Arterial hypertension continues to be the leading cause of death worldwide1, 2 and, unfortunately, remains uncontrolled in a significant percentage of hypertensive patients who do not attain the blood pressure (BP) goal that most guidelines recommend (<140/90 mm Hg). A lively debate began after the publication of the Systolic Blood Pressure Intervention Trial (SPRINT),3 in which a goal of 120 mm Hg was reported to be adequate in a portion of the hypertensive population. This has intensified the lack of adequate BP control, as the results of SPRINT cannot be applied to all hypertensive populations. In populations not included in SPRINT but in which stroke is particularly prevalent, such as the Asian population, a trial similar to SPRINT must be conducted before the recommendations suggested by SPRINT3 are accepted and included in the hypertension guidelines, as has been done in countries such as Canada.4

It is clear by the acceptance of values below 140/90 as the goal of BP control that a great deal of works remains, even in those countries that exhibit the highest rates of good BP control. This is particularly true if we take into account that, in the uncontrolled population, comorbidities such as diabetes, chronic kidney disease and obesity are particularly prevalent and make BP control more difficult and increasingly important in terms of global cardiovascular risk.5 In addition to the need to consider the adequate implementation of lifestyle changes—particularly adequate sodium and potassium intake, control of body mass index, and increasing physical activity—the adequate use of drug combinations is also pertinent, and the triple combination of a renin-angiotensin blocker (RASB), calcium antagonist and diuretic is considered in most guidelines to be the best triple combination.6 This has also been demonstrated in a Japanese hypertensive population with the use of a combination of an angiotensin receptor blocker, a calcium channel blocker and a diuretic.7

In this issue of the journal, Supasyndh et al.8 describe the efficacy and safety of the combination of sacubitril and valsartan for the control of BP over a 1-year follow-up period. These data are among the most important yet published on this new combination, which unfortunately does not seem as though it will be available in the near future for the treatment of hypertension. The sacubitril/valsartan combination was up-titrated if it needed to be 400 mg QD and, subsequently, amlodipine followed by hydrochlorothiazide could be used. The overall control of systolic BP was 90.6%, whereas it was 87.6 for diastolic BP. Additionally, 66.9% of patients remained on sacubitril/valsartan monotherapy until the study ended.

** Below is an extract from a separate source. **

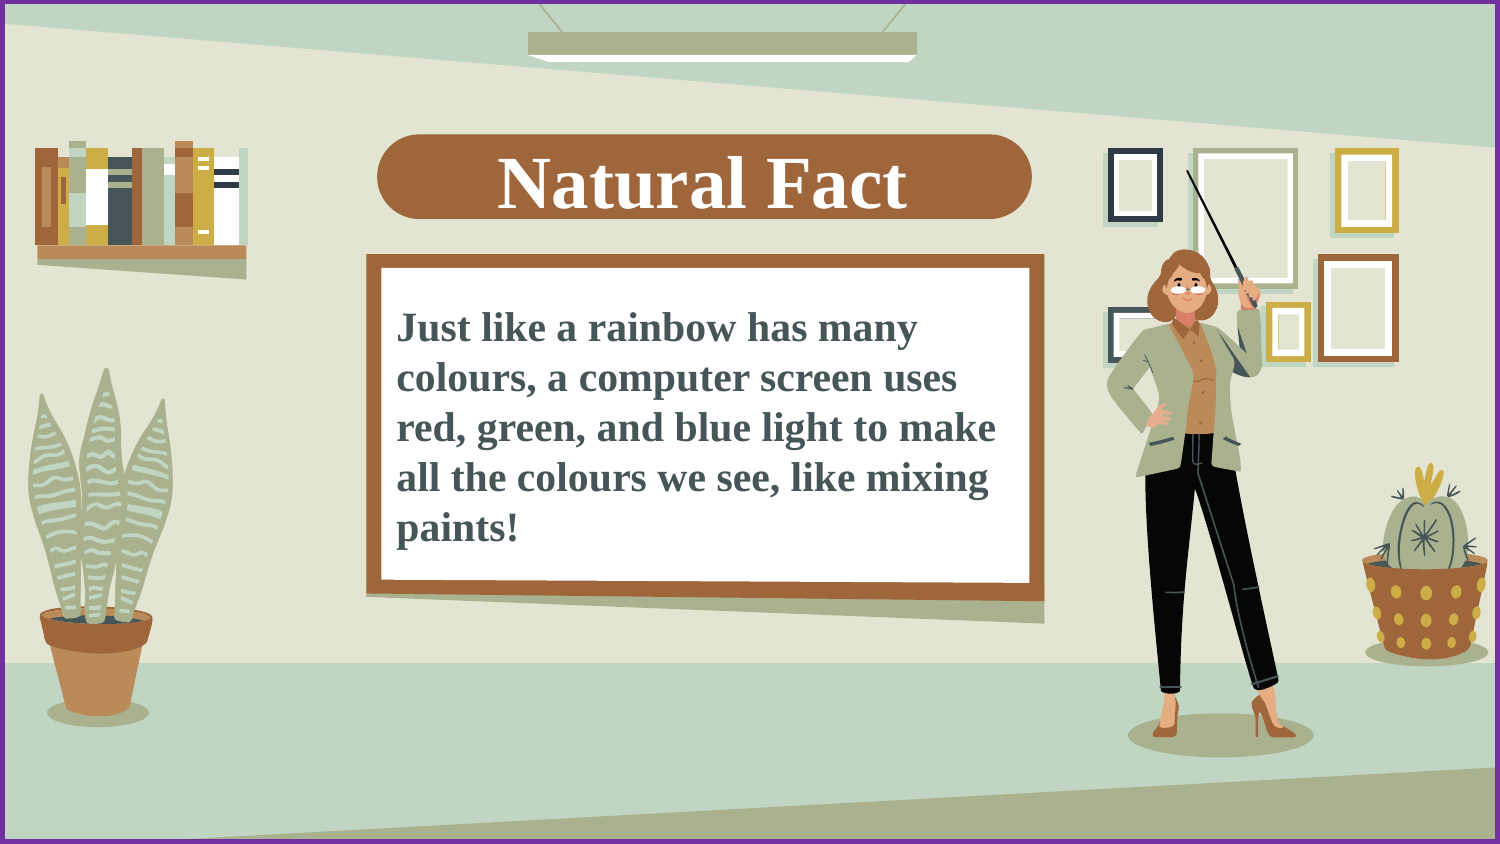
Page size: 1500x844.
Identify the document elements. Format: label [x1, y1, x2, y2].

These results expand upon the initial data that were obtained with different doses of sacubitril/valsartan9 and in the treatment of severe hypertension.10 They also show that two-thirds of patients with mild to moderate hypertension attain good control with this new monotherapy and that a diuretic is the best drug to add to complete a triad of therapy that aligns with the previous results of studies in Japanese hypertensives.7 Interestingly, the capacity of sacubitril/valsartan to control BP has been successfully tested in patients with chronic kidney disease, a frequent and dangerous comorbidity in arterial hypertension.11

Such positive results can only be explained by the capacity of sacubitril/valsartan to simultaneously counteract different mechanisms that facilitate the development of high BP, such as angiotensin II and aldosterone, while promoting natriuretic peptides and natriuresis.12, 13

The impressive effects of this combination on heart failure with reduced ejection fraction demonstrated in the Prospective Comparison of ARNI (angiotensin receptor neprilysin inhibitor) with ACEI (angiotensin-converting enzyme inhibitor) to Determine the Impact on Global Mortality and Morbidity in Heart Failure Trial (PARADIGM-HF)14 remind us that the excellent initial results obtained with ACE in this clinical entity continued on with great success for arterial hypertension, renal disease and cardiovascular risk.15 Can these results be replicated? The initial results in the context of arterial hypertension are sufficiently positive to consider the need for an indication of sacubitril/valsartan for arterial hypertension.16 Additional studies are required in the areas of arterial hypertension, chronic kidney disease and high cardiovascular risk. An indication for arterial hypertension would be of great value in facilitating the control of the world’s 2017–0029 number one killer.